Quelles seront les conséquences de la directive Bâle III sur les ETF (« exchange traded funds ») ?

Cette réglementation aura certes un impact sur la gestion des ETF via les swaps pour les ETF synthétiques et le prêt-emprunt de titres pour les ETF à réplication physique. Mais il ne faut pas oublier les conséquences sur la liquidité des produits, qui concernent tous les ETF. En effet, les market makers (teneurs de marché) chargés d'assurer la liquidité des ETF sont soumis à la directive Bâle III.

L'activité de market making des banques nécessite d'immobiliser dans leurs livres des parts d'ETF afin d'assurer le marché secondaire. Cela impactera leur ratio de liquidité, et il faudra bien qu'ils le répercutent sur les ETF.
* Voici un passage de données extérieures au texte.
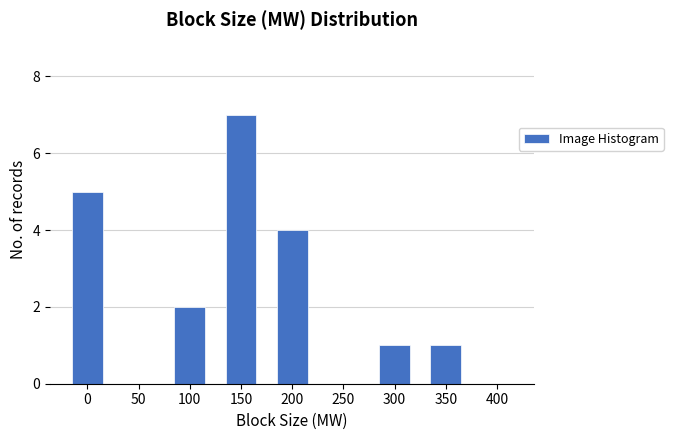

Reading left to right, extract all data points from this chart.

0=5	50=0	100=2	150=7	200=4	250=0	300=1	350=1	400=0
Cela risque-t-il de nuire aux ETF ?

Sur les marchés les plus liquides, il n'y aura pas de difficultés. Mais sur des indices moins traités, assurer la liquidité risque de devenir de plus en plus cher pour les teneurs de marché. Autrement dit, les fourchettes de prix achat-vente pourraient s'écarter. La solution consiste, pour les sociétés de gestion, à multiplier le nombre de market makers intervenant sur un ETF, car cela crée une concurrence propre à améliorer la liquidité. A l'inverse, les fournisseurs d'ETF travaillant avec un nombre restreint de brokers risquent d'être plus affectés.